[TRY IT]
Find every line in the records below that contains the word "автобусов", and copy each of those lines.

[INFORMATION SUPPLIED]
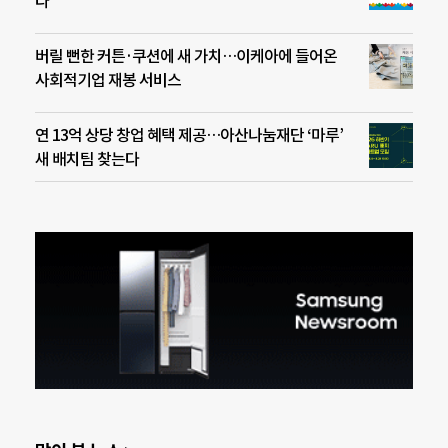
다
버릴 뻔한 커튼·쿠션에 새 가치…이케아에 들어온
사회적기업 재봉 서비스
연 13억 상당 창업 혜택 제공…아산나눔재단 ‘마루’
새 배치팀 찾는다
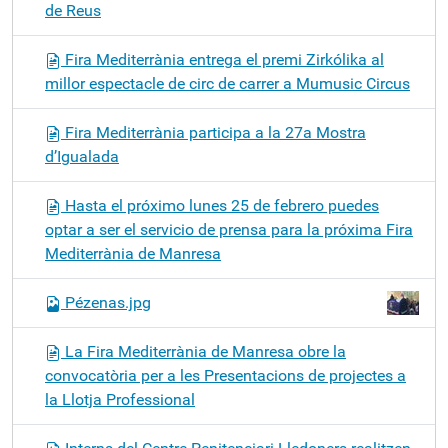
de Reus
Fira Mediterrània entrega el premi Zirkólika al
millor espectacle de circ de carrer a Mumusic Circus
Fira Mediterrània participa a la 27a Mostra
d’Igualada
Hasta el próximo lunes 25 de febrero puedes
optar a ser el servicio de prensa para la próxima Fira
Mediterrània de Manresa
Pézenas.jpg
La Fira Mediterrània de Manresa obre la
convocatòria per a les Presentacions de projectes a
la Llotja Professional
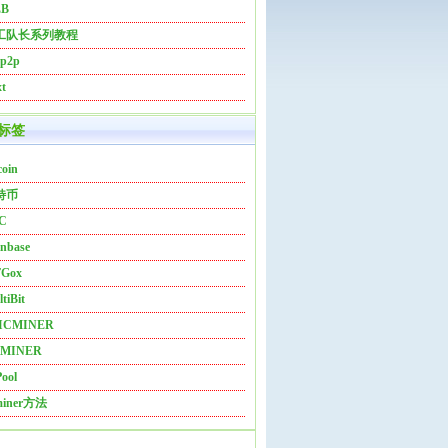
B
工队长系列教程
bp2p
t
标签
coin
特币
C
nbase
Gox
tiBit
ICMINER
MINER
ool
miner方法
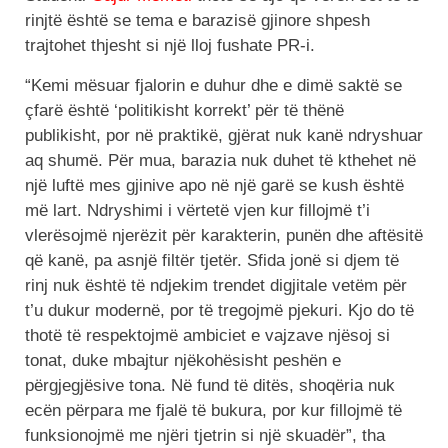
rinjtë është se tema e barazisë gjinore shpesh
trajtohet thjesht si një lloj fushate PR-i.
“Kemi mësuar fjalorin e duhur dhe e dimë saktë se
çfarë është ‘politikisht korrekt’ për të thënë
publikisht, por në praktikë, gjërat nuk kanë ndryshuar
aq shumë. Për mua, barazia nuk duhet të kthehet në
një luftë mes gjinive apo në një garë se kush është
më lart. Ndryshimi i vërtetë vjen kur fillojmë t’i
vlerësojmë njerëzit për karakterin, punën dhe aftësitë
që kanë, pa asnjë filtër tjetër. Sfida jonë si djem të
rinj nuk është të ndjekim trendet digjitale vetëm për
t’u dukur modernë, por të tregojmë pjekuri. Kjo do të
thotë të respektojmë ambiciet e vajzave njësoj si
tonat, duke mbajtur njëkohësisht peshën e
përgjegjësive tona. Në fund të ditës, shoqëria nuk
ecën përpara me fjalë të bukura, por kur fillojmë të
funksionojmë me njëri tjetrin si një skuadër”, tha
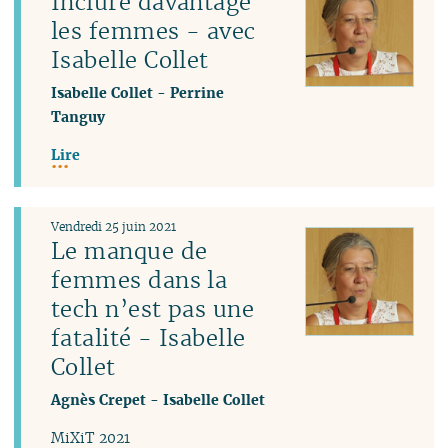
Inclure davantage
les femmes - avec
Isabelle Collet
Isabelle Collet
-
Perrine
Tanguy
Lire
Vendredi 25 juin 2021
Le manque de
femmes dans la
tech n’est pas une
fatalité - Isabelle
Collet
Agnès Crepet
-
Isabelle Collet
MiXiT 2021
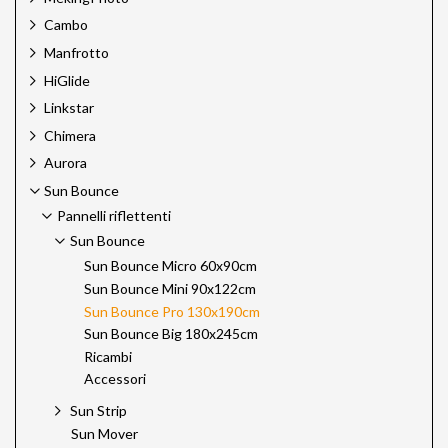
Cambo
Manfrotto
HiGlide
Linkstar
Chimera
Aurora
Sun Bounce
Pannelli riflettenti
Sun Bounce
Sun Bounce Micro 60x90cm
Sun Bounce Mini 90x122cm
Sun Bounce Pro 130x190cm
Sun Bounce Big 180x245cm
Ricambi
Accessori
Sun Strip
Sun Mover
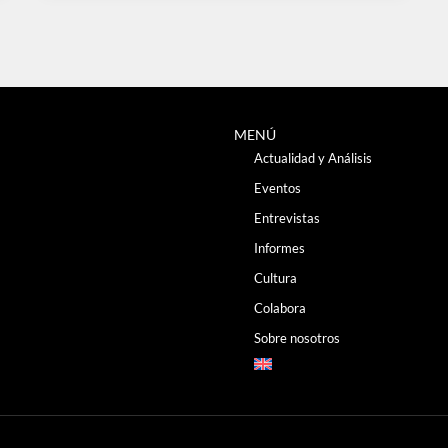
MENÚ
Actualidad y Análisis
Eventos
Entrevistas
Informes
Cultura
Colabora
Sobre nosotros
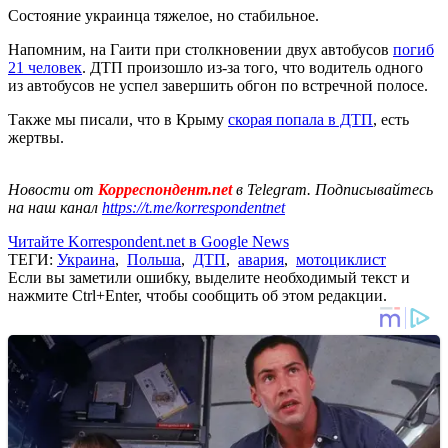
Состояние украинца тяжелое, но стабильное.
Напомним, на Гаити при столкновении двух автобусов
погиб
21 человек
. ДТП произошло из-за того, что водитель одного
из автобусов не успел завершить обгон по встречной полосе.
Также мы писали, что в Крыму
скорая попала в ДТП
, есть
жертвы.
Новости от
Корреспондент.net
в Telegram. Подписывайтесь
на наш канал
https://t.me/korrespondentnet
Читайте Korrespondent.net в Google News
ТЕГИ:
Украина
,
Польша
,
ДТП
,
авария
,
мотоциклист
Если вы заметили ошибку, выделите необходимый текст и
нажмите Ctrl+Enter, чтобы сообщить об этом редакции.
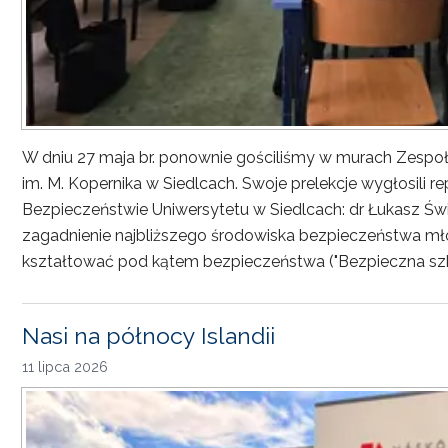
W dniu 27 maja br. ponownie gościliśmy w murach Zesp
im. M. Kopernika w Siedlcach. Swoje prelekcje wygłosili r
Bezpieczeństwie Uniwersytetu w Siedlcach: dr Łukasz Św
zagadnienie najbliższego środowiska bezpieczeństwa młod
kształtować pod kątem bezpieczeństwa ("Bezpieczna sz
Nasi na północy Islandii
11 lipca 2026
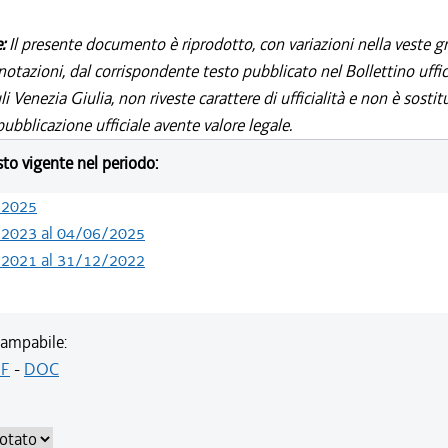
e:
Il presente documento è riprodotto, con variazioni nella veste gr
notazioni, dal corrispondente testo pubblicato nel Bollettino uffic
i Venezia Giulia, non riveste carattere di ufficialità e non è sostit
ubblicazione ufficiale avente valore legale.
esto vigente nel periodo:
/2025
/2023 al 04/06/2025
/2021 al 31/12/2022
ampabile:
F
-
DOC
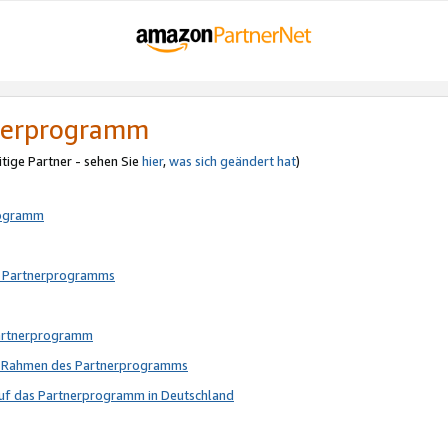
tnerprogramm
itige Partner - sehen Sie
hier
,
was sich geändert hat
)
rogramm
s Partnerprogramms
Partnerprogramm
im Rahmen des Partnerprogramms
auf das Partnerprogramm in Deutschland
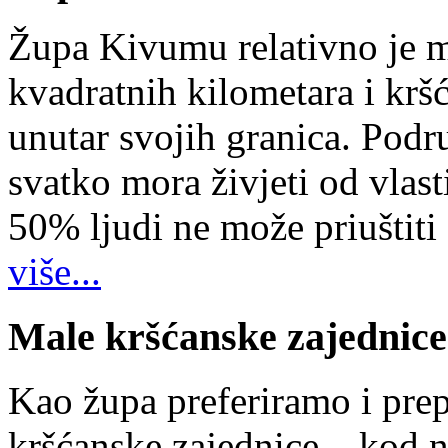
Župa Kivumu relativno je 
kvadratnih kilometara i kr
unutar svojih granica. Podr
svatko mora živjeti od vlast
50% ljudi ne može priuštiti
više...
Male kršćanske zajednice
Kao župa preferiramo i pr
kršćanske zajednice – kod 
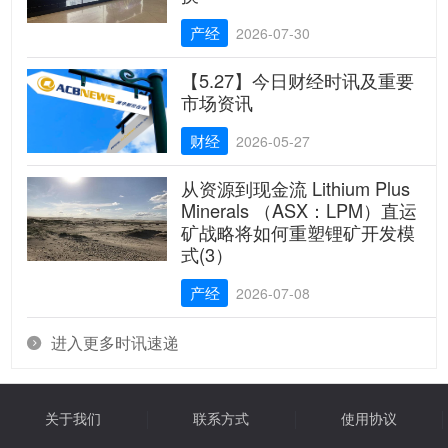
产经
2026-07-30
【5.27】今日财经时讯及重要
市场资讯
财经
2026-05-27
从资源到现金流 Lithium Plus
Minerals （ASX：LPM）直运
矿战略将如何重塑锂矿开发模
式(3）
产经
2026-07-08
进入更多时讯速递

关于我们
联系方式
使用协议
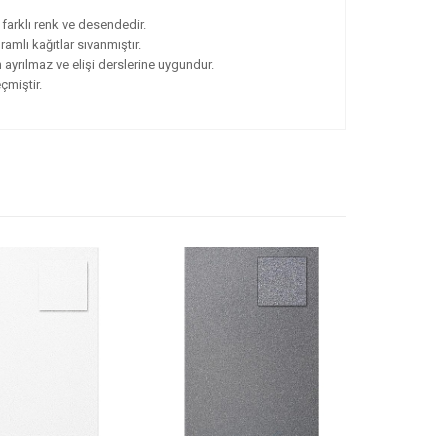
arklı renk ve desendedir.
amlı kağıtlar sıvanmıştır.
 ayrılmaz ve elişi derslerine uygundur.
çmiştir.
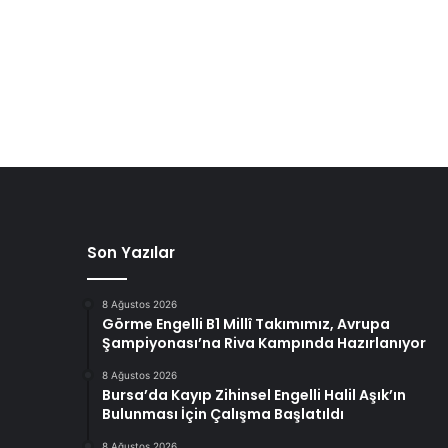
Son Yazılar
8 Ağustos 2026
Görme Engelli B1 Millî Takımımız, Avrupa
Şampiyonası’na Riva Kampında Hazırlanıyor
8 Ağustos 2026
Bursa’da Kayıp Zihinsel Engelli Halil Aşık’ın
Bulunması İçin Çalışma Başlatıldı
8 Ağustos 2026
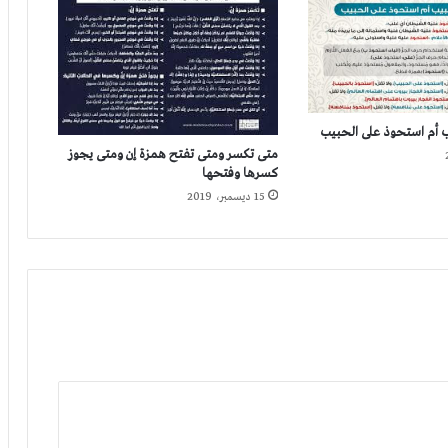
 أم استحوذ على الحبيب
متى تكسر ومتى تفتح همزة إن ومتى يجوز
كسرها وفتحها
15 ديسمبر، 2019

[WRITTEN ANSWER]
Напомним, на Гаити при столкновении двух автобусов
из автобусов не успел завершить обгон по встречной полосе.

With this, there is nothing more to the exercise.